I am working with Sqlite database using sqlalchamey. It is quite a large db and is slowing down my operations when loading it multiple times i.e. on each iteration of a loop. I only actually need the last 10 rows of data for my calculations. How can I load only those last few rows and convert to pandas dataframe using pd.read_sql. I have tried using the stream_results functionality with chunksize as follows

db_name = "SELECT * FROM" + " " + (print_name + "_df")
conn = db_engine.connect().execution_options(stream_results=True)

for df_10 in pd.read_sql(db_name, conn, chunksize=10):
        df = df_10

this works in that df_10 returns the last 10 rows however the operation still has to iterate over each chunk which takes longer than loading the whole database in one go. Is there any way to just pull the latest 10 rows without having to either load the whole lot or split it an load it in n chunks of 10?

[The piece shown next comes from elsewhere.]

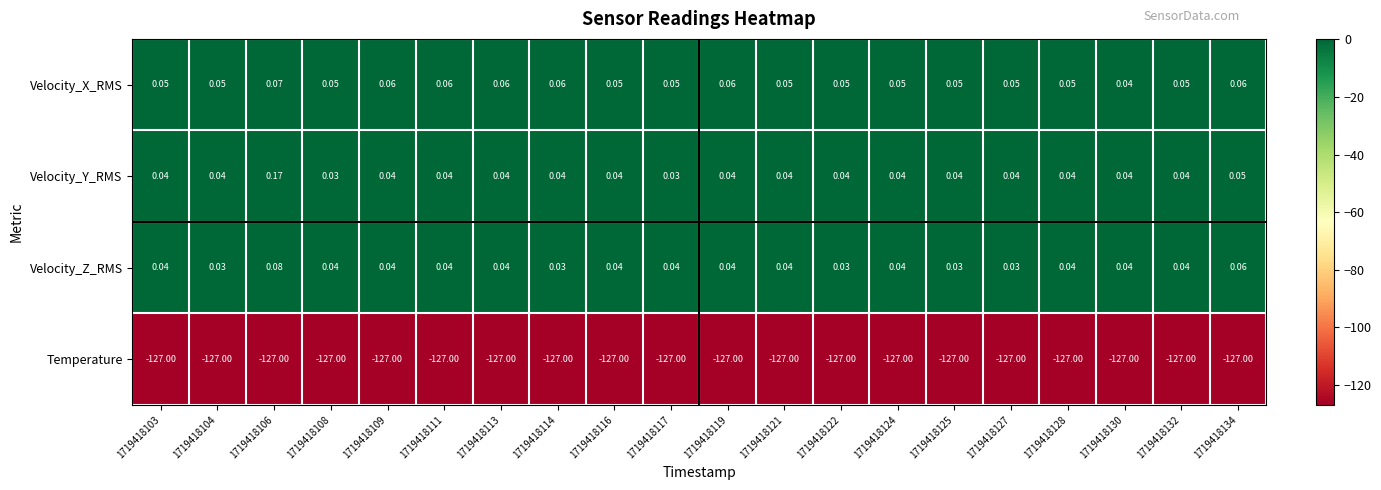

Which series changed the most between 1719418111 and 1719418114?

Velocity_Z_RMS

  • certainly looks like it would be promising. Would I be able to use the LIMIT statement from within read_sql or would I use it within the db_engine.connect(). Apologies I am less than familiar with sqlite and these are my first forays into this. – DaveTheRave Apr 03 '22 at 20:40
  • Yes you should be able to add LIMIT to the end of the SELECT which should be passed to sqlite. You can read more about it in the sqlite docs [limit offset](https://www.sqlite.org/lang_select.html#limitoffset). – Ian Wilson Apr 03 '22 at 23:32
  • Also note to get the "last" 10 rows you will need to sort the rows in some order (using the ids or a date field with DESC) and then apply limit, with implicit offset of 0. Otherwise you will just get the first 10 rows. – Ian Wilson Apr 03 '22 at 23:37

0 Answers0